The plus side is, of course, the ring I'm wearing, which I just made from one of the marbled glass stones. It's also pictured at the top of the post. Here are the other marbled glass stones that I made.
In the defense of the project, I actually am quite smitten with how they look, and now that I know what to expect I think I will be trying it again, but I'll be better prepared. I'll be wearing disposable glove, and will have my kitchen completely covered with drop cloths! I made 25 of them, and finally got the hang of it only after I had completed the first dozen and made the mess. Picture this: you are holding a glass stone in a pair of pliers. You dip it into a layer of nail polish floating in a dish of water. As you pull it out, and attempt to wipe the excess nail polish from its edges, it suddenly springs from the pliers, wet, sticky, and colorful, and flies halfway across your kitchen, leaving a trail of nail polish drips on your counter, your floor, your clothes, and of course, your hands.

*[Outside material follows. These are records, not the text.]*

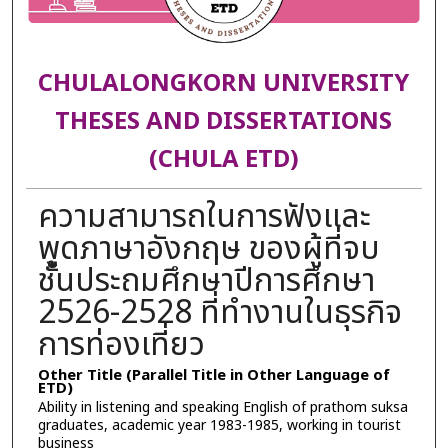
CHULALONGKORN UNIVERSITY
THESES AND DISSERTATIONS
(CHULA ETD)
ความสามารถในการฟังและ
พูดภาษาอังกฤษ ของผู้ที่จบ
ชั้นประถมศึกษาปีการศึกษา
2526-2528 ที่ทำงานในธุรกิจ
การท่องเที่ยว
Other Title (Parallel Title in Other Language of
ETD)
Ability in listening and speaking English of prathom suksa
graduates, academic year 1983-1985, working in tourist
business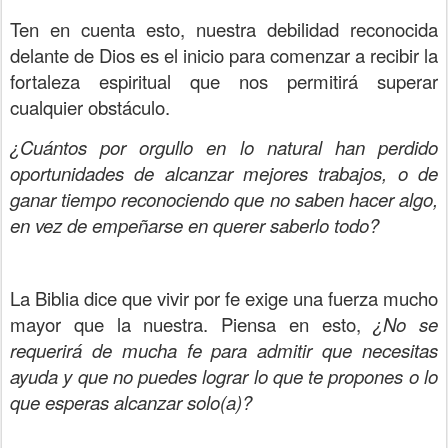
Ten en cuenta esto, nuestra debilidad reconocida
delante de Dios es el inicio para comenzar a recibir la
fortaleza espiritual que nos permitirá superar
cualquier obstáculo.
¿Cuántos por orgullo en lo natural han perdido
oportunidades de alcanzar mejores trabajos, o de
ganar tiempo reconociendo que no saben hacer algo,
en vez de empeñarse en querer saberlo todo?
La Biblia dice que vivir por fe exige una fuerza mucho
mayor que la nuestra. Piensa en esto,
¿No se
requerirá de mucha fe para admitir que necesitas
ayuda y que no puedes lograr lo que te propones o lo
que esperas alcanzar solo(a)?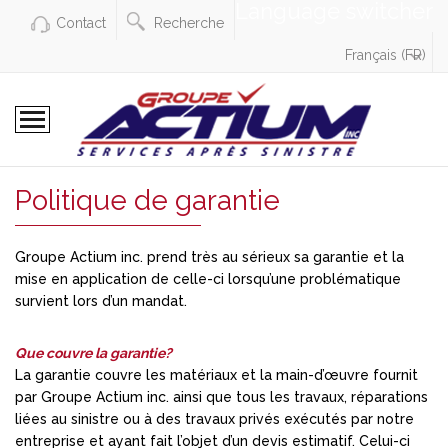
Language switcher
Contact
Recherche
Français (FR)
Politique de garantie
Groupe Actium inc. prend très au sérieux sa garantie et la
mise en application de celle-ci lorsqu’une problématique
survient lors d’un mandat.
Que couvre la garantie?
La garantie couvre les matériaux et la main-d’œuvre fournit
par Groupe Actium inc. ainsi que tous les travaux, réparations
liées au sinistre ou à des travaux privés exécutés par notre
entreprise et ayant fait l’objet d’un devis estimatif. Celui-ci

Some people on Facebook have asked me how I made them. To which I will respond thus: either check out this video link, or alternatively, go on Pinterest, and search 'nail polish marbling' and you'll find everything from flowerpots, to Easter eggs, to fingernails done using the same method I used. And mugs, pictured below. Really, seriously, mugs?! If I made a big mess marbling tiny glass globules, imagine how much mess I could make attempting to marble an entire mug!!! Ummm yeah.....I'm definitely not the right person to offer a tutorial for something I clearly made a huge mess attempting to do!

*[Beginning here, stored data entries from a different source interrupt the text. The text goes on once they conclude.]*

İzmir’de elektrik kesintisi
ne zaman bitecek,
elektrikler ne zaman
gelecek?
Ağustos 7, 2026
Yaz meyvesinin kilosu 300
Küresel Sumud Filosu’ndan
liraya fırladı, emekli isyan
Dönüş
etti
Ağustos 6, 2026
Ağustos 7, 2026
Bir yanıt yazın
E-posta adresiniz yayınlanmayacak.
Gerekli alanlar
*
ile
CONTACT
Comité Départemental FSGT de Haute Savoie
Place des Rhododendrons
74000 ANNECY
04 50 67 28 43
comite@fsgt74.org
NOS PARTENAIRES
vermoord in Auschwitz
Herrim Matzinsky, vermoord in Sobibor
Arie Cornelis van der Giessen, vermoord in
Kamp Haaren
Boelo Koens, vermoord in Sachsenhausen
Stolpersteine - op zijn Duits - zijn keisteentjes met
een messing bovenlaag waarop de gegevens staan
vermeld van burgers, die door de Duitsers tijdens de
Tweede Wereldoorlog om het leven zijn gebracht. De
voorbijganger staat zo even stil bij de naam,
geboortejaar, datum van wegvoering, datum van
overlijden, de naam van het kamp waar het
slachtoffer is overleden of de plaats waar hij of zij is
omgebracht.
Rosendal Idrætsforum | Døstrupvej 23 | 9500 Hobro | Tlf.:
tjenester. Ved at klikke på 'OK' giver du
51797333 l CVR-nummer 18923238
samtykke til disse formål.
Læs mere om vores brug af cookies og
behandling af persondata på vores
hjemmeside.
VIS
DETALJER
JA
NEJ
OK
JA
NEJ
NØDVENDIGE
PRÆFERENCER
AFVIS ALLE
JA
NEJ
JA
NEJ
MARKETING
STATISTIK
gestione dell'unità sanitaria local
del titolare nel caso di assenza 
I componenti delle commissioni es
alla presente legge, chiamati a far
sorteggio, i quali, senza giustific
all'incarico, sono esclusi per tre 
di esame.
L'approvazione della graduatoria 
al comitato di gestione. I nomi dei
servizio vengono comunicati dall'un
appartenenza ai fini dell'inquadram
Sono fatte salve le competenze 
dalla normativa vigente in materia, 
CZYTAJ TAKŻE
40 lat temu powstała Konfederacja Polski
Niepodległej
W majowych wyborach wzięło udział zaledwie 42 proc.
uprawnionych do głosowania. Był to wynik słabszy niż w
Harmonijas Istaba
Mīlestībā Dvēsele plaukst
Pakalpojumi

Have you perhaps tried to make a work of art with crayons glued on a canvas and heated with a hair dryer? (Here's a link to a photo of the 'fail'. I admit that I have not tried this myself.) Or have you drawn on a ceramic mug with a Sharpie to bake in the oven? Melted old CD's or vinyl records for some crafty project? (Don't you DARE melt any of my precious vinyl!!) Mixed Elmer's glue and shaving cream to make whipped cream on an art project (it didn't work for me)? Have you frozen water and food coloring in balloons to create colorful orbs to place in the snow? Dyed boring old buttons with Rit Dye? Made wind chimes with cookie cutters? Made a scarf with loops cut from the circumference of a T-shirt? (I did try this; they came out looking like shredded rags and went straight to the trash. I took no pictures) Perhaps you've attempted to create a personalized sewing mannequin with duct tape? Yes, I actually tried this one! You can read about my misadventures building Violetta, the duct tape dummy, in this post right here!
Here's something I want to try from one of my Pinterest boards - to make little pies made from a bottlecap, seed beads, and felt. I suppose they could become magnets, or a necklace or pin? Or a decoration for some unnecessary kitchen craft? What could possibly go wrong?

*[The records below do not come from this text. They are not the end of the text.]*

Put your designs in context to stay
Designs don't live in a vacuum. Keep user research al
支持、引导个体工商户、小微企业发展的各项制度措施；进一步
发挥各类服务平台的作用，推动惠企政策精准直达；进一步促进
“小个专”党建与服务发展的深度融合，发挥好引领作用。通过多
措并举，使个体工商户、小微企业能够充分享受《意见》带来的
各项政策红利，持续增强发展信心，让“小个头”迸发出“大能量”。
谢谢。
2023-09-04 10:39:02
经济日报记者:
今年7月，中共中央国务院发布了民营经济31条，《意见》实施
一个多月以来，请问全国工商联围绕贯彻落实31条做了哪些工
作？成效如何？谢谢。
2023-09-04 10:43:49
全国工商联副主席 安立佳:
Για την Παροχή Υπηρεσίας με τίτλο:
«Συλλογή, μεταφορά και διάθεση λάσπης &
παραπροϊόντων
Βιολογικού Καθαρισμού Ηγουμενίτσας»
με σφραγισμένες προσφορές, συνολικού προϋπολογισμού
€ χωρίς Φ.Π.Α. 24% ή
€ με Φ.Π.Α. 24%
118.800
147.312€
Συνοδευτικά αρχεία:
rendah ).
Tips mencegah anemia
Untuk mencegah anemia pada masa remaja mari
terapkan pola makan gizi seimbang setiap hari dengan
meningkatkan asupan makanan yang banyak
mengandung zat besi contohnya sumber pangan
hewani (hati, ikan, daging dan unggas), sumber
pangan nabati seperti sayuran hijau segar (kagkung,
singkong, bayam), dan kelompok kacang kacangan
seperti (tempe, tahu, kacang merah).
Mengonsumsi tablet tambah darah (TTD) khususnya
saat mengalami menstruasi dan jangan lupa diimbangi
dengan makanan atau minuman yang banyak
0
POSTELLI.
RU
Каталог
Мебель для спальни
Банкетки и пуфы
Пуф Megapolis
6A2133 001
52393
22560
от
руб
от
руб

here's a link to a 'fail' photo) or in an avocado half.
FYI, I did an Internet image search for 'Pinterest fails', and found an endless supply. Follow this link to see them. They are a hoot! There's even a hilarious picture of the crayon/hairdryer project, which I am unable to post here. Or perhaps you might want to go here, to a whole blog devoted to Pinterest fails!
But I can't really blame all the failures on Pinterest. I've had flops long before Pinterest existed. There was the time that, at a conference workshop, a presenter shared a fabulous Monet lesson. Her students had created fences or Japanese bridges out of masking tape on fingerpaint paper, then watercolored the sky and water or grass for background, and used sponges and/or Q-tips to dab vibrant tempera colors for flowers. When dry, the tape was peeled, leaving a white fence or bridge in a garden of flowers. Or at least that's what happened when her students did it. Home from the conference, I introduced Monet and dove right in with my 3rd graders, not making a sample first, and was very excited about the project. In a subsequent art class, when the painting was complete and dry, we peeled the tape, and one after another, it tore holes in everyone's papers. One girl sobbed hysterically, non-stop for the rest of art class, but the others were more willing to stay calm. I grabbed scraps of construction paper and tissue paper, and we tore, cut and glued quickie flowers over all the holes. Lesson learned. The pictures were beautiful but I never repeated the lesson.
Every year in the fall, for many years, I sent my 4th graders home with paper to sit outside and draw their homes. We then used carbon paper to transfer the drawings to watercolor paper, and painted them. It was a great project. One year, I decided we should do them large - 18"x24". I ran out of carbon paper for one class, and the teacher down the hall offered up a big box of ditto masters. (For those of you too young to remember ditto, the copies are purple and wonderfully smelly.) Anyhow, the ditto masters worked just like carbon paper for tracing their drawings. Then, we started to paint. As the wet brushes hit the paper, the purple ink bloomed, and everyone's houses, turned purple, along with the grass, the sky, the sidewalk, and basically anything in the artwork. And as a bonus, their hands also turned purple. I'm sure this lesson would have been posted on Pinterest, with a beautiful picture, and no mention of the hazards of the lesson variation.